Work instructions:
Each entry below should be written out exactly as it is, with no pictures.

(Landmark coordinate records)
- - - - - - -

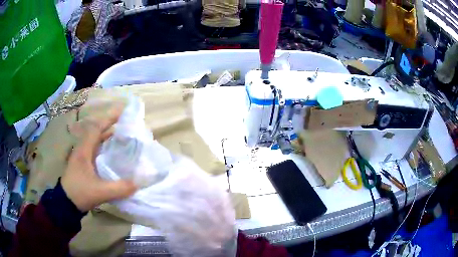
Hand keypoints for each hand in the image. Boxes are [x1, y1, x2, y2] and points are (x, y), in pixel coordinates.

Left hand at [61, 106, 137, 211]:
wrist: (66, 203)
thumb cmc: (80, 193)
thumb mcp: (100, 192)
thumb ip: (119, 188)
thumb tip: (138, 183)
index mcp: (84, 150)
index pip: (96, 128)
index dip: (109, 119)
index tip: (122, 112)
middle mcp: (82, 149)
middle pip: (96, 132)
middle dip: (110, 126)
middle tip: (125, 126)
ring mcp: (81, 156)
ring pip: (95, 141)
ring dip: (107, 137)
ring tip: (122, 137)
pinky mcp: (82, 164)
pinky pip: (95, 150)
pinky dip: (104, 147)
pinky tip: (112, 154)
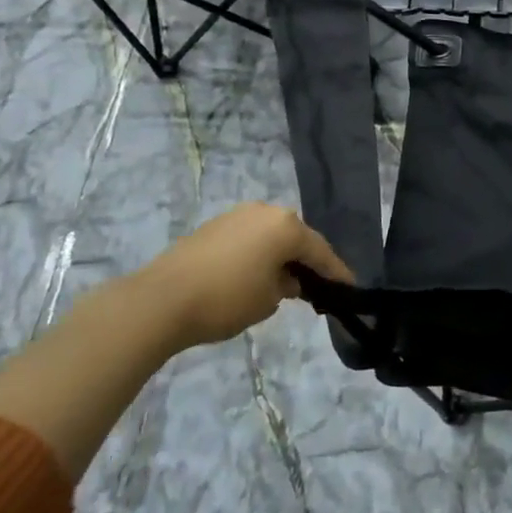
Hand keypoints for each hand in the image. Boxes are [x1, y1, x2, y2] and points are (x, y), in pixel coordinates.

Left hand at [125, 203, 354, 349]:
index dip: (336, 272)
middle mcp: (265, 211)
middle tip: (317, 284)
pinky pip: (249, 238)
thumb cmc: (226, 299)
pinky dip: (258, 253)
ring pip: (271, 235)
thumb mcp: (268, 300)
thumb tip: (286, 279)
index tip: (350, 288)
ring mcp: (237, 215)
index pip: (320, 251)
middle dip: (307, 260)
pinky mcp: (214, 226)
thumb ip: (287, 286)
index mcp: (286, 226)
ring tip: (286, 281)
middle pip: (296, 237)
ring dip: (280, 255)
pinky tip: (257, 273)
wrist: (161, 299)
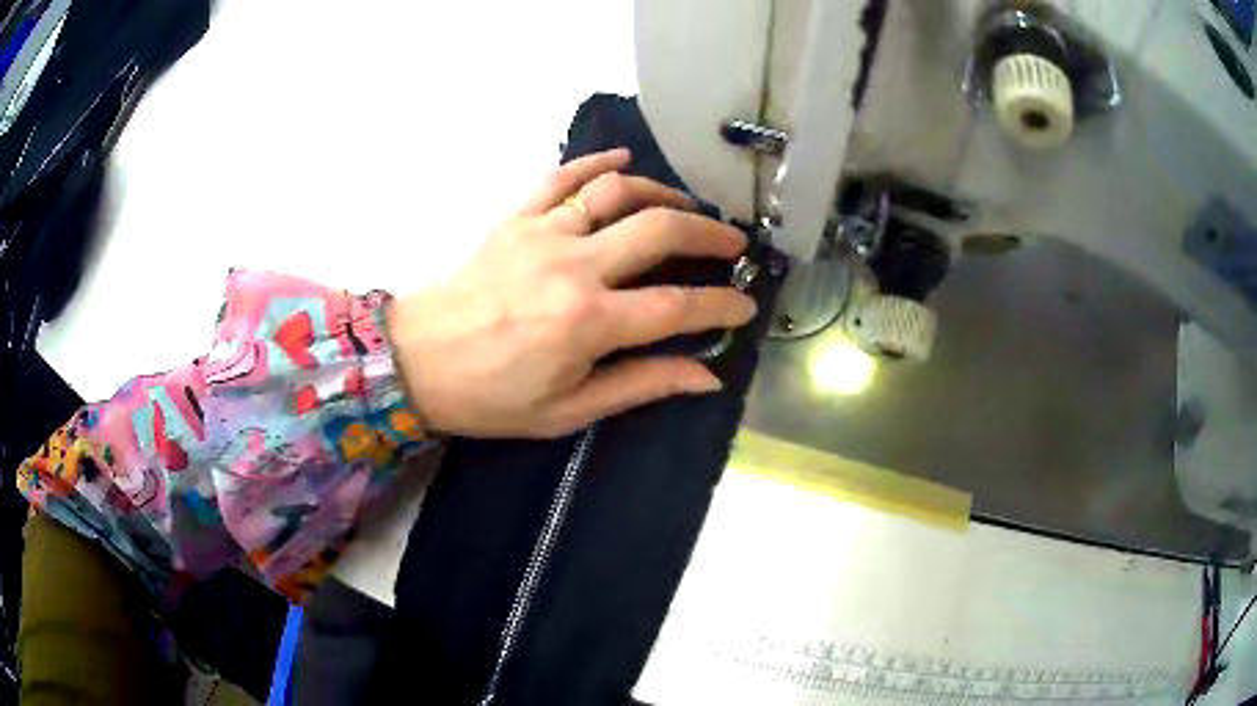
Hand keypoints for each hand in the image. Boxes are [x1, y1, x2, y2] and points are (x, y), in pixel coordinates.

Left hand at [385, 148, 756, 437]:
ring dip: (663, 193)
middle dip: (710, 233)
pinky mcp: (515, 218)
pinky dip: (596, 163)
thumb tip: (706, 376)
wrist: (415, 361)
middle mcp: (574, 266)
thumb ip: (641, 385)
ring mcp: (542, 232)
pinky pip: (560, 174)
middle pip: (661, 229)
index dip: (722, 304)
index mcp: (589, 323)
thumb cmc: (490, 397)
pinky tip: (622, 161)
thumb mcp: (568, 410)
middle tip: (733, 244)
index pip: (679, 306)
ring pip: (618, 192)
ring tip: (686, 208)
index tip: (746, 305)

- - - - - - -

Output for this exercise:
Hand keypoints for each hand in the image. Boxes are [x1, y1, x2, y2] and points are (x, y), in pixel coordinates.

Left hand at [61, 106, 137, 211]:
wrist: (66, 203)
thumb cmc: (80, 193)
thumb mcp: (100, 192)
thumb ip: (119, 188)
thumb tip: (138, 183)
index mcp: (84, 150)
index pip: (96, 128)
index dip: (109, 119)
index tip: (122, 112)
middle mcp: (82, 149)
middle pip: (96, 132)
middle dip: (110, 126)
middle tip: (125, 126)
ring mcp: (81, 156)
ring pip: (95, 141)
ring dip: (107, 137)
ring tip: (122, 137)
pinky mcp: (82, 164)
pinky pip: (95, 150)
pinky dip: (104, 147)
pinky tip: (112, 154)
Hand keypoints for each hand in the image. Boxes are [x1, y1, x2, y2] and points are (x, y), in pixel coordinates.

Left hand at [125, 203, 354, 349]:
index dip: (336, 272)
middle mcp: (265, 211)
middle tip: (317, 284)
pinky pip: (249, 238)
thumb cmc: (226, 299)
pinky dip: (258, 253)
ring pip: (271, 235)
thumb mcp: (268, 300)
thumb tip: (286, 279)
index tip: (350, 288)
ring mcp: (237, 215)
index pip: (320, 251)
middle dip: (307, 260)
pinky mcp: (214, 226)
thumb ip: (287, 286)
index mcp: (286, 226)
ring tip: (286, 281)
middle pip: (296, 237)
ring dip: (280, 255)
pinky tip: (257, 273)
wrist: (161, 299)
Hand keypoints for each hand in the image. Boxes are [x1, y1, x2, y2] and points are (x, y), in pixel coordinates.

Left hand at [385, 148, 756, 437]:
ring dip: (663, 193)
middle dip: (710, 233)
pinky mcp: (515, 218)
pinky dip: (596, 163)
thumb tip: (706, 376)
wrist: (415, 361)
middle mcp: (574, 266)
thumb ip: (641, 385)
ring mcp: (542, 232)
pinky pip: (560, 174)
middle pip: (661, 229)
index dip: (722, 304)
index mcp: (589, 323)
thumb cmc: (490, 397)
pinky tip: (622, 161)
thumb mcp: (568, 410)
middle tip: (733, 244)
index pip: (679, 306)
ring pip: (618, 192)
ring tip: (686, 208)
index tip: (746, 305)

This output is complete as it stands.